━━━━━ Supplied records

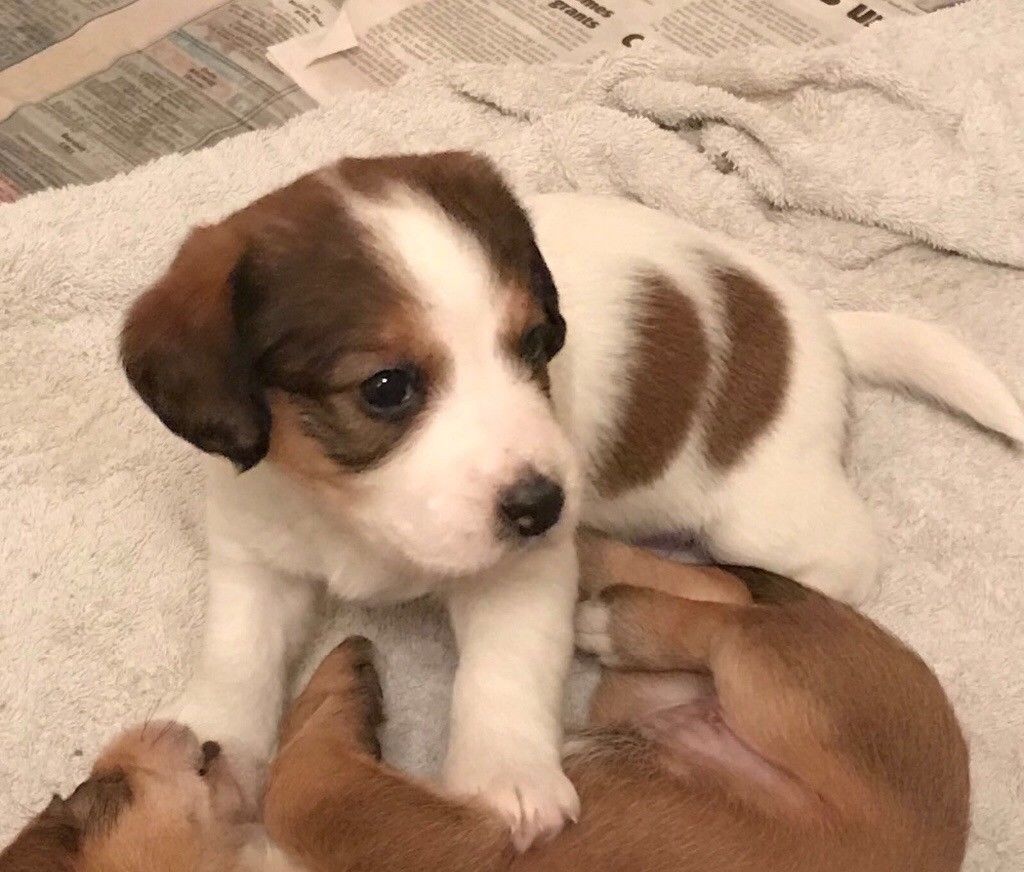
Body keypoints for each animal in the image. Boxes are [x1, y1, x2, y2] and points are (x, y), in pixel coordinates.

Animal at [0, 536, 962, 872]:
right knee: (717, 595)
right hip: (641, 700)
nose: (120, 751)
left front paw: (338, 680)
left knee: (729, 616)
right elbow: (308, 787)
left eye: (82, 800)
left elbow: (302, 786)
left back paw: (595, 573)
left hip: (785, 692)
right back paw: (594, 578)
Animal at [117, 149, 1015, 843]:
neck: (353, 518)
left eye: (536, 344)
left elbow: (503, 672)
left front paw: (504, 779)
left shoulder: (524, 569)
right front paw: (212, 748)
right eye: (386, 388)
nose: (548, 507)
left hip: (764, 523)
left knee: (811, 571)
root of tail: (822, 330)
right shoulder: (256, 552)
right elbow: (238, 653)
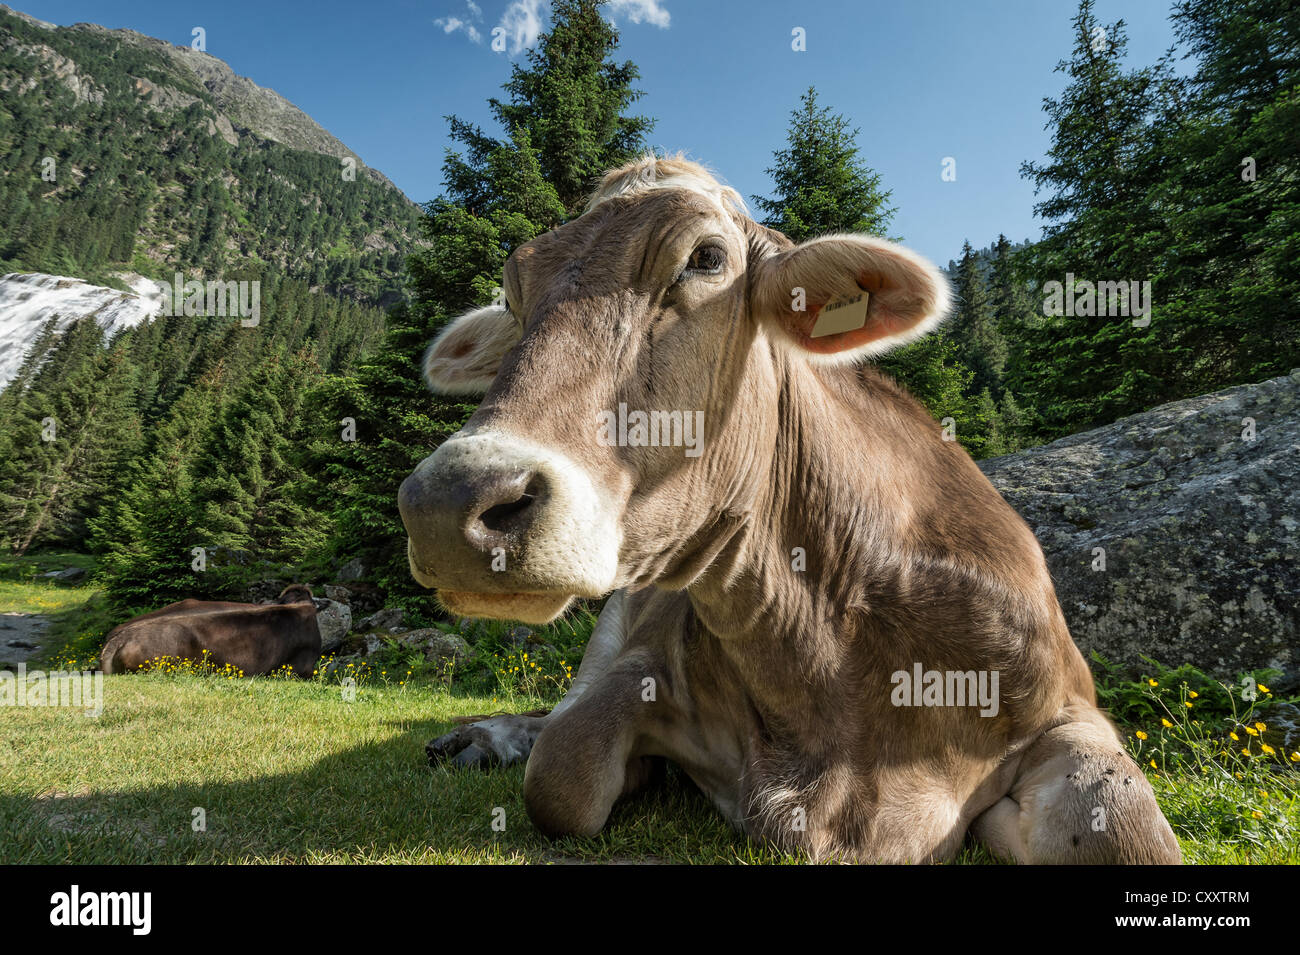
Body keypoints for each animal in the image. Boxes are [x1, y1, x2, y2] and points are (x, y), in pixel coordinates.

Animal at [400, 157, 1185, 867]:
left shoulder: (1067, 706)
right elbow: (561, 776)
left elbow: (1128, 835)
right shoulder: (640, 664)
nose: (447, 500)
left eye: (706, 258)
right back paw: (477, 736)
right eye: (514, 295)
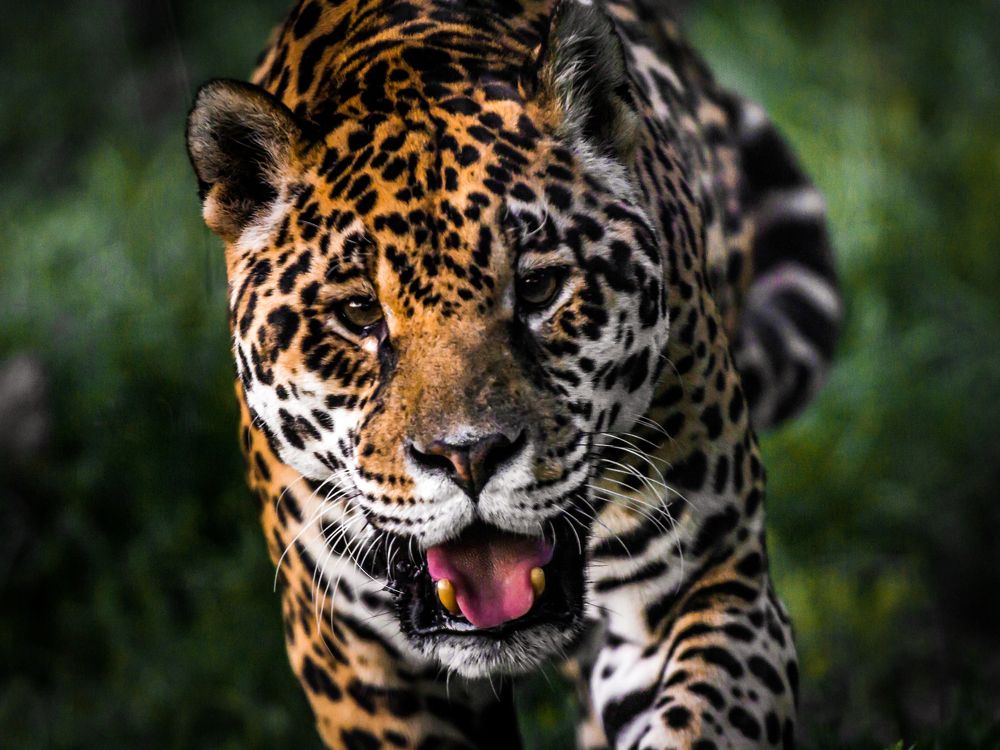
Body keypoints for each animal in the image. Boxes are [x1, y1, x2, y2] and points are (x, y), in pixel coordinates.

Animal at [186, 0, 840, 747]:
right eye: (359, 312)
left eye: (537, 288)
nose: (468, 456)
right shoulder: (358, 663)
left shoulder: (710, 582)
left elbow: (702, 726)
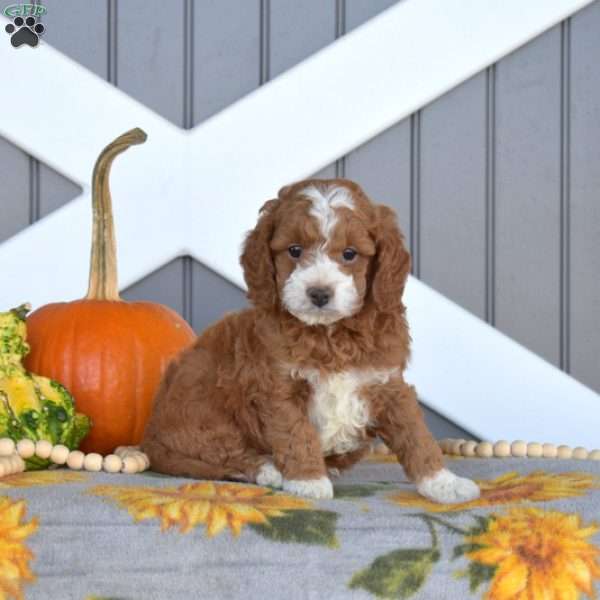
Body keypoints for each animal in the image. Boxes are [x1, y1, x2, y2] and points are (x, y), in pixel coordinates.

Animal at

━━━━━━━━━━

### [Action item]
From the data above, output only the lines between the line containing "right knee: (717, 595)" and the line containing "right front paw: (212, 748)", inclusive, exactly as written.

### [Exercise answer]
right knee: (717, 595)
right hip: (641, 700)
nose: (120, 751)
left front paw: (338, 680)
left knee: (729, 616)
right elbow: (308, 787)
left eye: (82, 800)
left elbow: (302, 786)
left back paw: (595, 573)
left hip: (785, 692)
right back paw: (594, 578)
Animal at [117, 149, 1015, 843]:
neck: (353, 518)
left eye: (536, 344)
left elbow: (503, 672)
left front paw: (504, 779)
left shoulder: (524, 569)
right front paw: (212, 748)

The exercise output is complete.